《伯爵与妖精》卷二:小心甜蜜的陷阱第一章1.5
戸口から、静かにレイヴンが入ってくるのが見えた。
「リディアさんにお薬を。頭痛がするとのことでしたので」
「本当かい、リディア。怖い思いをしたせいだね」
さらに覗(のぞ)き込むように近づくものだから、リディアはソファの上で身体をずらす。
親密な距離をつくり出すことに、少しもためらいがない彼は、自分の容貌(ようぼう)や言葉や仕草が、相手にとって不愉快(ふゆかい)ではないはずだと知っているのだからタチが悪い。
変わり者と疎外されてきたために、男性に接近されることに慣れていないリディアにとって、不愉快でないことが居心地悪いのだが、かまわず彼はリディアの額(ひたい)に手をあてた。
「熱はないようだけど」
「……血を見たせいなの、もう大丈夫よ!」
レイヴンの方に、エドガーの注意が向けられる。そのおかげで、リディアからはようやく少し離れてくれた。
「血? 殺したのか?」
「はい」
レイヴンはいつも、ほとんど表情を変えない。エドガーにはどこまでも忠実で、言いわけひとつせず淡々(たんたん)と質問に答えるだけだ。
「何人?」
「ひとりと四匹です」
「四匹?」
「犬を使っていました」
考えるように少し黙り、エドガーはまたレイヴンに言う。
「わかった。もういいよ」
頷(うなず)き、レイヴンは薬の入ったグラスと、もうひとつブリキのかたまりをテーブルに置いた。
「リディアさんの落とし物を、拾っておきましたので」
リディアが犬に投げつけた、缶詰だった。
いびつにへこんだそれを、エドガーが不思議そうに持ちあげる。
「魚の缶詰?」
「いえ、武器でしょう、おそらく」
レイヴンが冗談を言うとは思えないから、リディアがいつも投げつけるために缶詰を持ち歩いているとでも思っていそうだ。
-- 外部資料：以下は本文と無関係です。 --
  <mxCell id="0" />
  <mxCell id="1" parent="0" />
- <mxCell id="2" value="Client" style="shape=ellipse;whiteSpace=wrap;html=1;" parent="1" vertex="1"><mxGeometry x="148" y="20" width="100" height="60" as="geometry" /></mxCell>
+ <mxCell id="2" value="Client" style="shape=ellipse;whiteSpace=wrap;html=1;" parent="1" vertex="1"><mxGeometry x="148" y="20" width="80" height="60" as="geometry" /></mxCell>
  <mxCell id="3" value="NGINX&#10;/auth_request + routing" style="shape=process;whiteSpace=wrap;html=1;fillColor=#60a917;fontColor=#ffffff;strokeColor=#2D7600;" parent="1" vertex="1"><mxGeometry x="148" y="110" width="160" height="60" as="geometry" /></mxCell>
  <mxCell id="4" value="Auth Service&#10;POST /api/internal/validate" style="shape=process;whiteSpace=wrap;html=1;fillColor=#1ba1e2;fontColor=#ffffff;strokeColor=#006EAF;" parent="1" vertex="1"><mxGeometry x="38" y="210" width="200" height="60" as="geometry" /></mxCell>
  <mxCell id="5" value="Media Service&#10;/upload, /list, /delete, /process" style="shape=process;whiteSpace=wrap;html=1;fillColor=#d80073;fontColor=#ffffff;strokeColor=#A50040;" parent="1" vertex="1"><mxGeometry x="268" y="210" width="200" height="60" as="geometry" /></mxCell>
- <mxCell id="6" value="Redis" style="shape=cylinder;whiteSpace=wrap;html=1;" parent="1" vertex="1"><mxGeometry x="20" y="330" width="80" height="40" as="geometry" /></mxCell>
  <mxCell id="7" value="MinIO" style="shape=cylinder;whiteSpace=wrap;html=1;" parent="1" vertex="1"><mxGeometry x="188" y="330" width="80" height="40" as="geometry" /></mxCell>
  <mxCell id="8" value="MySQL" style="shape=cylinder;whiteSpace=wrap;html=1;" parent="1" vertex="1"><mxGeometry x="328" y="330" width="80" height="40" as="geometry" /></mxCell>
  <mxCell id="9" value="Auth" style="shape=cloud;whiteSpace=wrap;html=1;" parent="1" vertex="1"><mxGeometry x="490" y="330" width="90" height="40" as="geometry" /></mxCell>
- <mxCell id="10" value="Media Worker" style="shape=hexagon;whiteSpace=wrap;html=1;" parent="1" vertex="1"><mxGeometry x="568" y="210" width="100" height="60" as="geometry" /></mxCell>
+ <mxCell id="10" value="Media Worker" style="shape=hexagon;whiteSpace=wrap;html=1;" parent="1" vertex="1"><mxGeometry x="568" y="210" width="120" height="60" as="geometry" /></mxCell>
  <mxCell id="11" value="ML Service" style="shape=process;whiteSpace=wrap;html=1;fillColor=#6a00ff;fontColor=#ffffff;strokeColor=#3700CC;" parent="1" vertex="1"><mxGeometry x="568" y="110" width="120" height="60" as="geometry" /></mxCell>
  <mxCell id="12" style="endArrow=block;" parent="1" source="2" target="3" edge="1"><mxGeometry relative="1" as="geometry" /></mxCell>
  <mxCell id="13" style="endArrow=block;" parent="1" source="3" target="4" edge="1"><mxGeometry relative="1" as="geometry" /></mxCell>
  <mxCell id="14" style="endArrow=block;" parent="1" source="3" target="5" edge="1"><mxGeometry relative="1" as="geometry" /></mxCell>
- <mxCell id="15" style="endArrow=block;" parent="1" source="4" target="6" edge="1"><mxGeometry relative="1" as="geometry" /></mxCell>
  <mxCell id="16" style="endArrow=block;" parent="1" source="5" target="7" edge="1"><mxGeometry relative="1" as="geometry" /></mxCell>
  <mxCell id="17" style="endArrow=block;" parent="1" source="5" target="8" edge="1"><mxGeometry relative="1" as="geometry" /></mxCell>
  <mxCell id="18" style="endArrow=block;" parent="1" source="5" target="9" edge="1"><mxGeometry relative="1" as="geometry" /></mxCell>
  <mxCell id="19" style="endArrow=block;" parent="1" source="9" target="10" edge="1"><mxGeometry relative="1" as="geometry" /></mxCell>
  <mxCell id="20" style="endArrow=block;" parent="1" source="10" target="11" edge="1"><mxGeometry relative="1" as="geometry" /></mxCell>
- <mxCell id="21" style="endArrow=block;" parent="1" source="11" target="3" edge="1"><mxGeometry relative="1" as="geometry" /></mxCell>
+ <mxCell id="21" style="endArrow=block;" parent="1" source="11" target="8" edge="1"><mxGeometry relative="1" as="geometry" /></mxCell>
なんだか情けなくなりながら、ずっと猫のふりでクッションに身をうずめているニコをにらみつけた。
我関せずと、ニコはあくびをする。
「ふうん、どうやって使うのかな?」
レイヴンを見送ってから、エドガーはからかうように言った。
「試してみたい?」
リディアはヤケクソになるしかない。
「いや、遠慮しておくよ」
にっこり笑って、彼は向かい合わせのソファに腰かけた。